Assigned task: Output, exactly as written, the lines of the data below from the one containing "161 237 13.05" to the end.

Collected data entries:
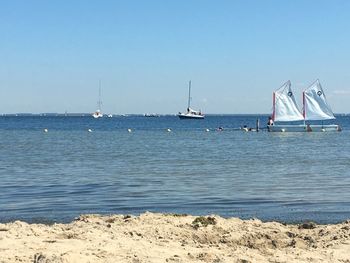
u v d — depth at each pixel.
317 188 25.86
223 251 11.77
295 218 17.92
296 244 12.94
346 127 128.62
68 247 11.40
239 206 20.52
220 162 41.44
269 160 43.62
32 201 21.56
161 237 13.05
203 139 78.31
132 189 25.36
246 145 64.62
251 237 13.42
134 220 14.96
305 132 96.56
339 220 17.53
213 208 20.08
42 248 11.31
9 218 17.78
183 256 11.09
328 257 11.34
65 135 91.94
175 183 27.78
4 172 33.34
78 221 15.29
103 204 20.91
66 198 22.44
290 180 29.31
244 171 34.56
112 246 11.60
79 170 34.75
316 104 96.50
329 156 48.03
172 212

Task response:
161 237 13.05
203 139 78.31
132 189 25.36
246 145 64.62
251 237 13.42
134 220 14.96
305 132 96.56
339 220 17.53
213 208 20.08
42 248 11.31
9 218 17.78
183 256 11.09
328 257 11.34
65 135 91.94
175 183 27.78
4 172 33.34
78 221 15.29
103 204 20.91
66 198 22.44
290 180 29.31
244 171 34.56
112 246 11.60
79 170 34.75
316 104 96.50
329 156 48.03
172 212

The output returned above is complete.